◆ Activity ◆
Output the records below in full, word for word; pictures do not belong in it.

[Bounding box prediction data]
• • • • • • •

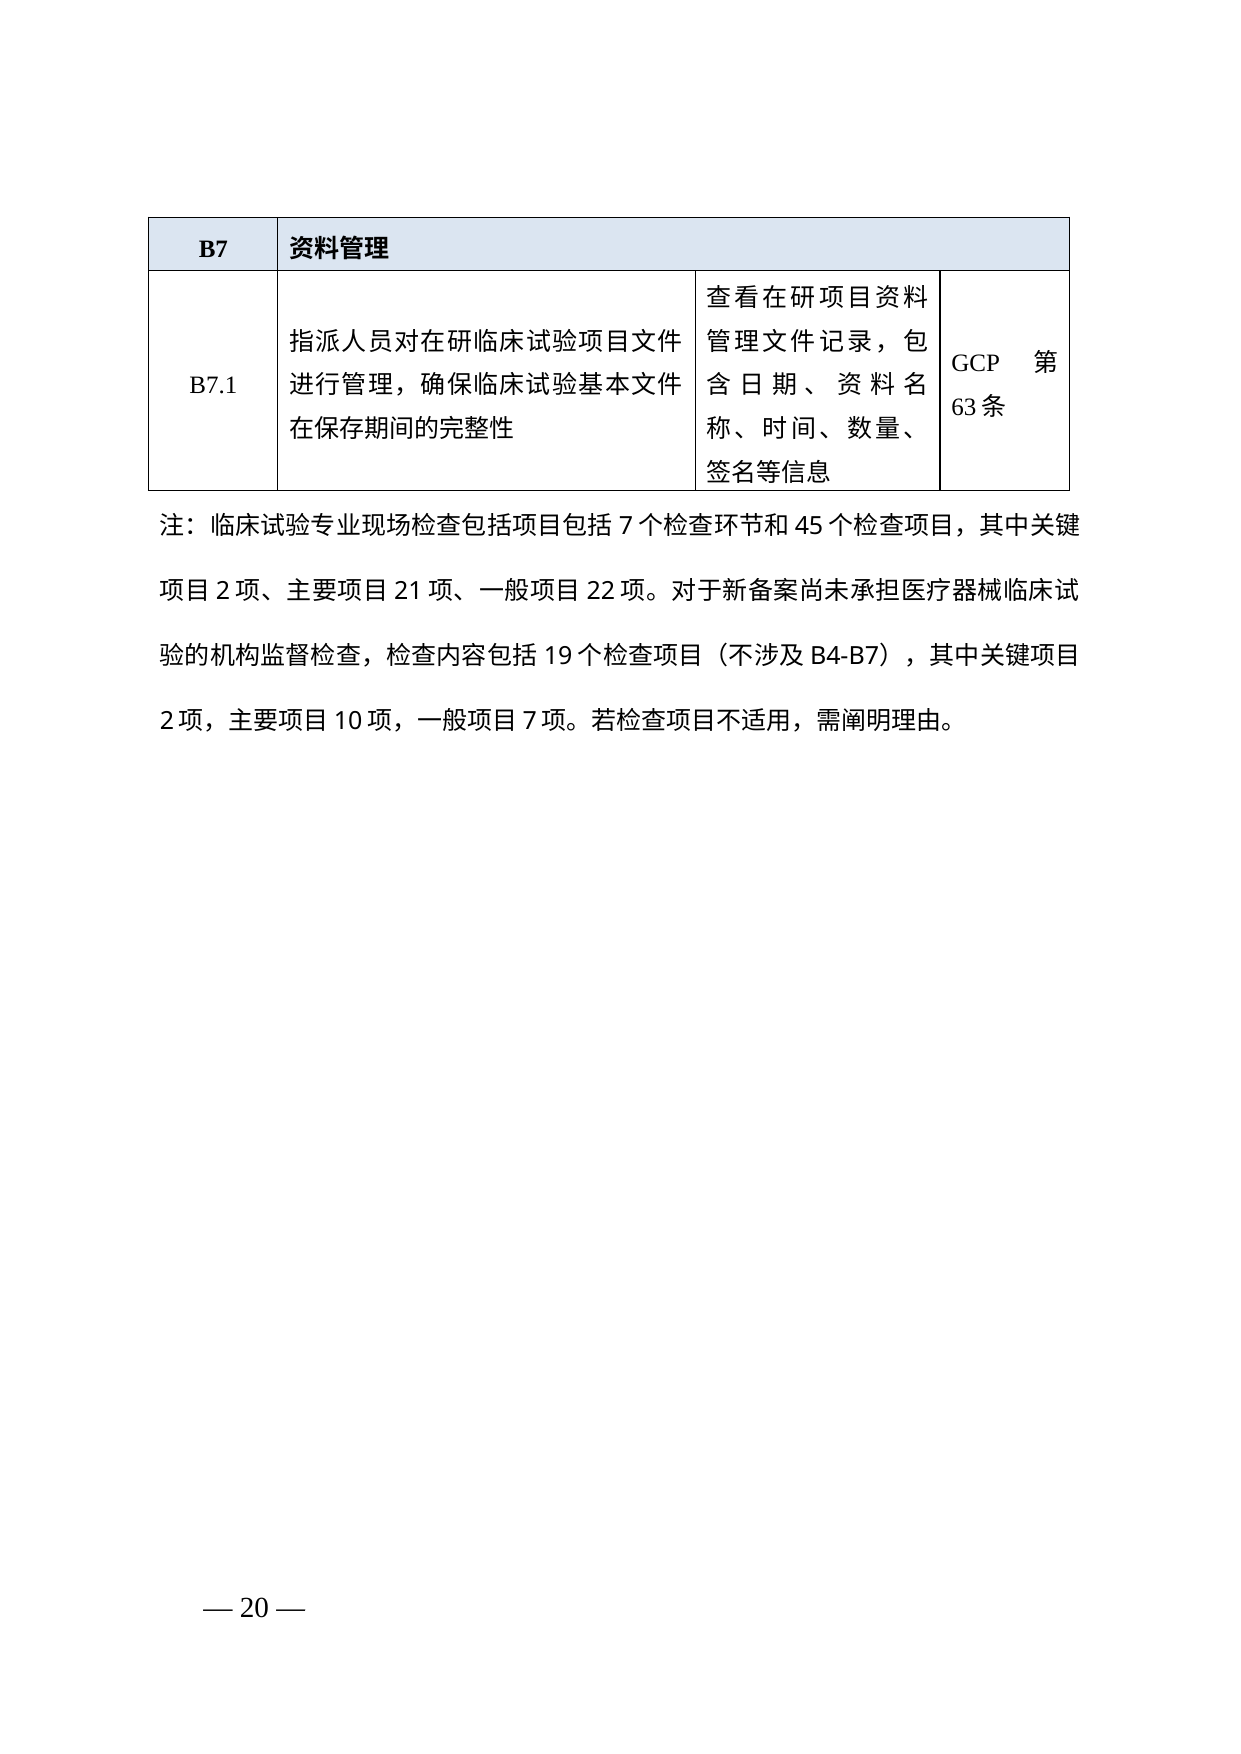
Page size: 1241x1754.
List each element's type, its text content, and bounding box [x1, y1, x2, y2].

table_cell B7 [149, 218, 277, 270]
table_cell B7.1 [149, 271, 277, 490]
text 注：临床试验专业现场检查包括项目包括7个检查环节和45个检查项目，其中关键项目2项、主要项目21项、一般项目22项。对于新备案尚未承担医疗器械临床试验的机构监督检查，检查内容包括 19个检查项目（不涉及B4-B7），其中关键项目2项，主要项目10项，一般项目7项。若检查项目不适用，需阐明理由。 [159, 491, 1081, 751]
table_cell GCP第63条 [941, 271, 1069, 490]
table_cell 资料管理 [278, 218, 1069, 270]
table_cell 查看在研项目资料管理文件记录，包含日期、资料名称、时间、数量、签名等信息 [696, 271, 939, 490]
table_cell 指派人员对在研临床试验项目文件进行管理，确保临床试验基本文件在保存期间的完整性 [278, 271, 695, 490]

• • • • • • •

◆ Answer ◆
Page size: 1241x1754.
List each element's type, its text content, and bounding box [x1, y1, x2, y2].

table_cell B7 [149, 218, 277, 270]
table_cell B7.1 [149, 271, 277, 490]
text 注：临床试验专业现场检查包括项目包括7个检查环节和45个检查项目，其中关键项目2项、主要项目21项、一般项目22项。对于新备案尚未承担医疗器械临床试验的机构监督检查，检查内容包括 19个检查项目（不涉及B4-B7），其中关键项目2项，主要项目10项，一般项目7项。若检查项目不适用，需阐明理由。 [159, 491, 1081, 751]
table_cell GCP第63条 [941, 271, 1069, 490]
table_cell 资料管理 [278, 218, 1069, 270]
table_cell 查看在研项目资料管理文件记录，包含日期、资料名称、时间、数量、签名等信息 [696, 271, 939, 490]
table_cell 指派人员对在研临床试验项目文件进行管理，确保临床试验基本文件在保存期间的完整性 [278, 271, 695, 490]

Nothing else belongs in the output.